╔══
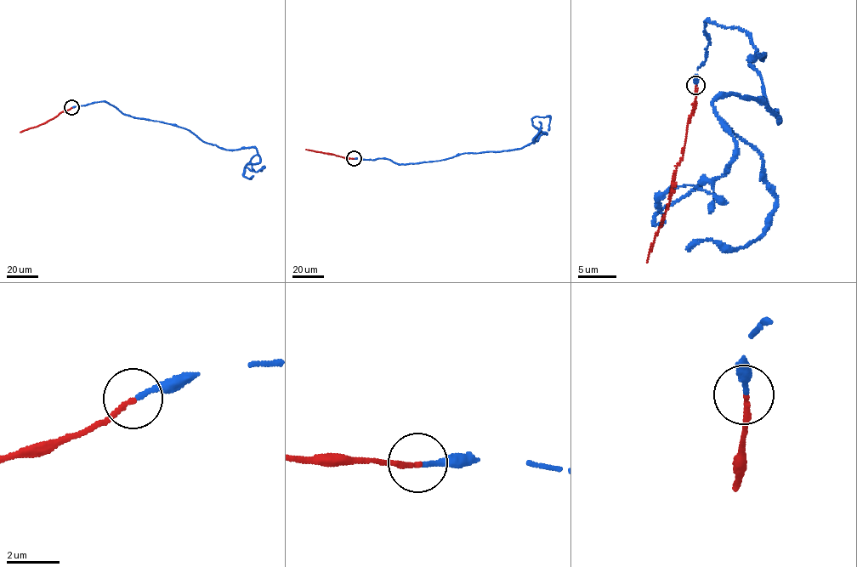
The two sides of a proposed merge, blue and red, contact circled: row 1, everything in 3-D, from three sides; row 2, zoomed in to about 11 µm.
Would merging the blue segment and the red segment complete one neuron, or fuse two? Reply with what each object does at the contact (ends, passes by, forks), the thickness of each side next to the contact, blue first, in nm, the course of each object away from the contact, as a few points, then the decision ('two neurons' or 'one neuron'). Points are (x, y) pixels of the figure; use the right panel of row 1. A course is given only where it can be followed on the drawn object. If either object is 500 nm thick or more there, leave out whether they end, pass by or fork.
blue ends there; red ends there; 190 nm thick on the blue side, 190 nm on the other; blue runs (696, 85), (707, 19), (765, 53), (780, 121), (722, 93), (734, 155), (655, 224), (670, 189), (728, 202); red runs (696, 86), (683, 157), (677, 163), (672, 188), (647, 262); one neuron

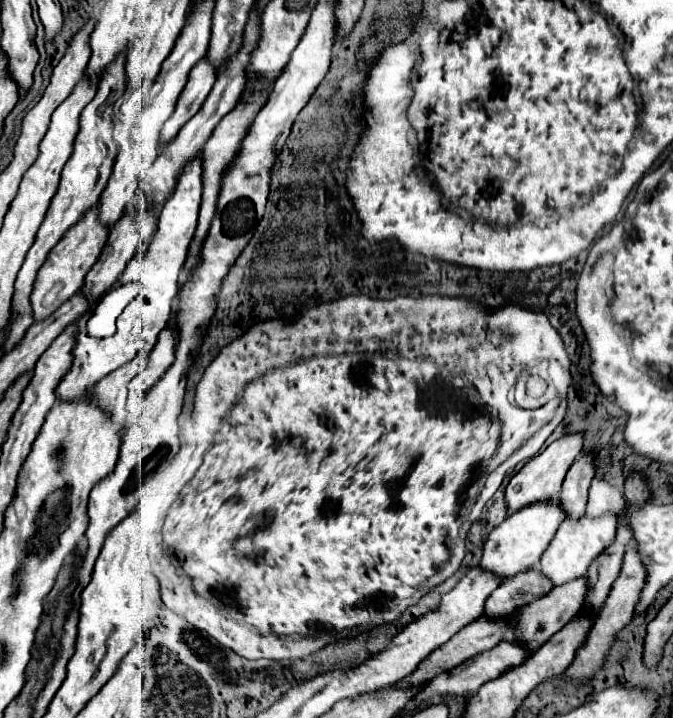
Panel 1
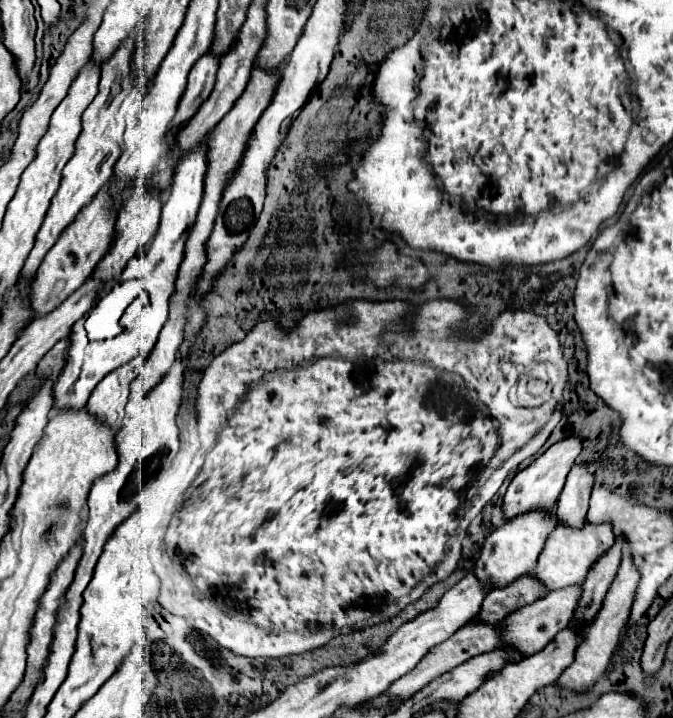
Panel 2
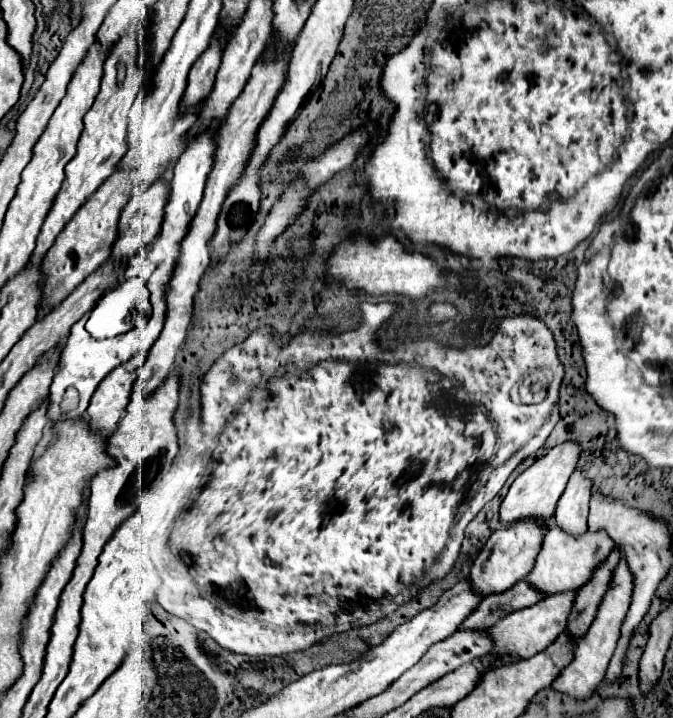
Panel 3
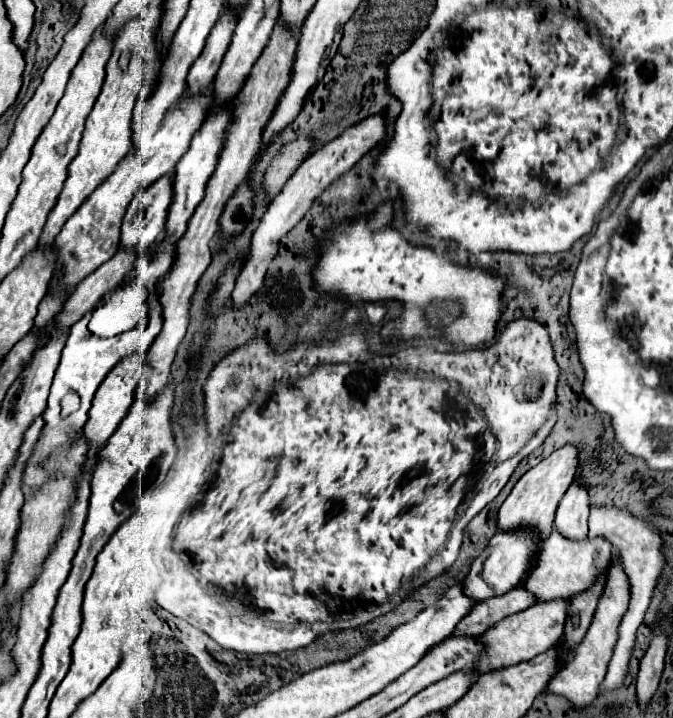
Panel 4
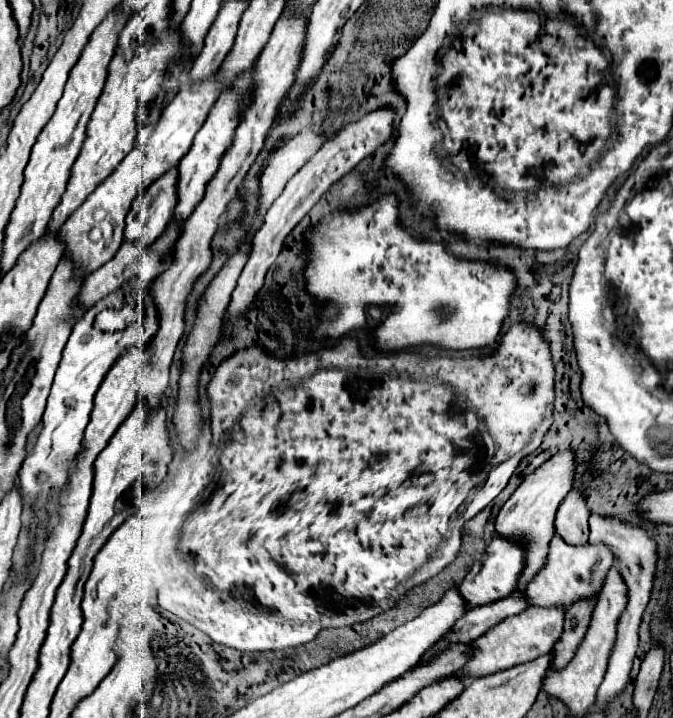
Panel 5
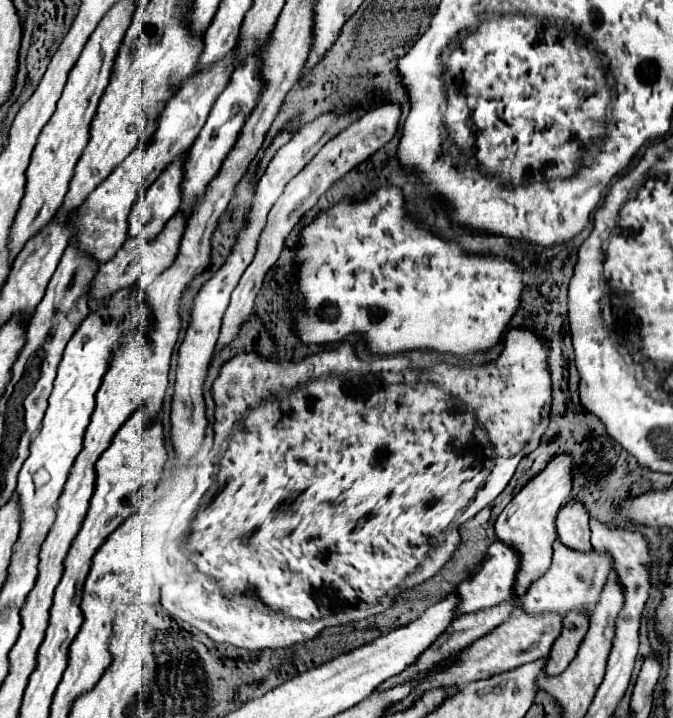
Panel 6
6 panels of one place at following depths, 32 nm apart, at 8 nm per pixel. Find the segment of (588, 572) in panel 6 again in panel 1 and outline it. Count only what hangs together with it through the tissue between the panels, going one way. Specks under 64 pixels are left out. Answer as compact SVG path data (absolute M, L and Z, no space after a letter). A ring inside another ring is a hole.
M604 514L600 518L582 516L580 520L564 520L560 524L560 528L556 530L552 542L544 550L544 556L540 558L538 568L540 568L540 572L544 572L544 576L548 576L548 580L552 580L554 588L560 584L578 580L580 576L586 576L592 560L600 552L604 552L604 548L608 548L608 544L612 544L614 536L616 536L616 518L612 514Z

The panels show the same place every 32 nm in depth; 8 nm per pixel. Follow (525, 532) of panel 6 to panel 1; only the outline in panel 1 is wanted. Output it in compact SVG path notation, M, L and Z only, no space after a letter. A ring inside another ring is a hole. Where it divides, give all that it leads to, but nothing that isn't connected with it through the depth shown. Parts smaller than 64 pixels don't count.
M566 434L562 438L558 438L556 442L552 442L542 454L538 454L536 458L532 458L520 472L516 472L506 488L506 506L508 506L508 514L526 508L528 504L534 502L548 502L558 498L564 476L568 472L568 468L572 466L572 462L580 456L582 452L582 434Z

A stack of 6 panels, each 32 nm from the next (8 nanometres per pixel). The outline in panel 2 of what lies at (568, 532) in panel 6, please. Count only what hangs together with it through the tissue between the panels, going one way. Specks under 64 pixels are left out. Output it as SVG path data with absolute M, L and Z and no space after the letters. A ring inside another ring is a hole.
M576 464L568 474L566 486L558 498L558 508L556 508L558 524L572 524L574 528L580 528L580 524L584 524L588 514L592 484L594 478L588 474L586 466Z

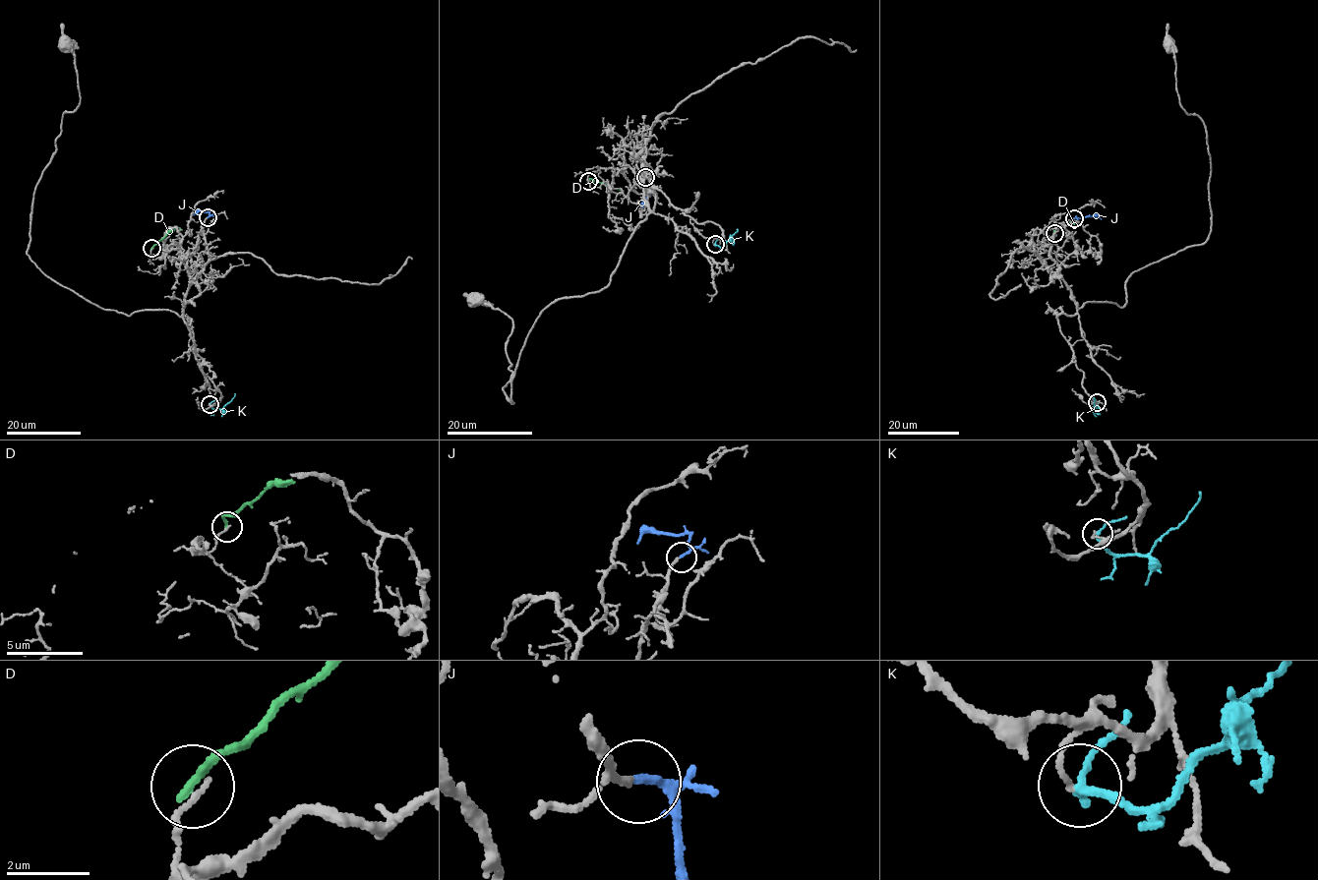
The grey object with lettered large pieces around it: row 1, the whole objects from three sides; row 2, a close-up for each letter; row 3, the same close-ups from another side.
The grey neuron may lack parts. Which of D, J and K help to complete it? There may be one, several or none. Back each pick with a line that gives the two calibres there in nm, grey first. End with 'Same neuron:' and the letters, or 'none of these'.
J: Thickness 190 nm (grey) against 190 nm
Same neuron: J

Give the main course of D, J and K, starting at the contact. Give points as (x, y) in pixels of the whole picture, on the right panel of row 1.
D: (1054, 233), (1066, 223), (1077, 226)
J: (1074, 218), (1097, 215), (1102, 219)
K: (1097, 402), (1100, 408), (1097, 409), (1093, 396)

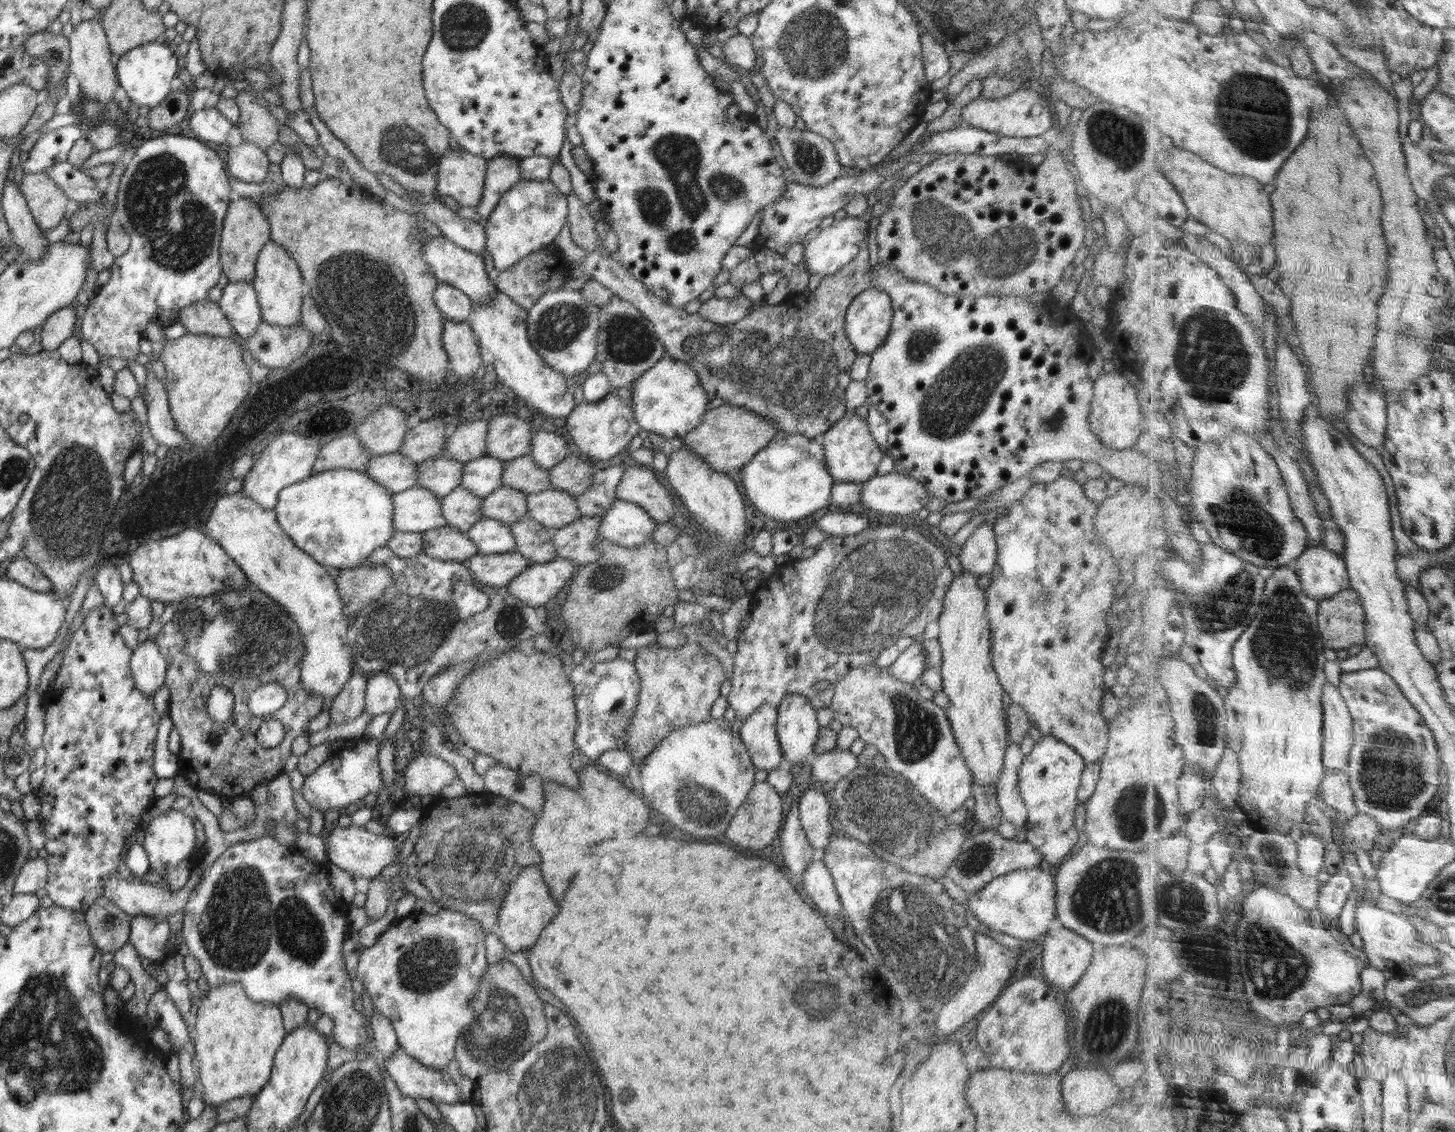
╚══
- [WORK REQUIRED] Throughout the data above, find each line that includes the string "sides"; state only how many there are.

- [THE COMPLETED TASK] 2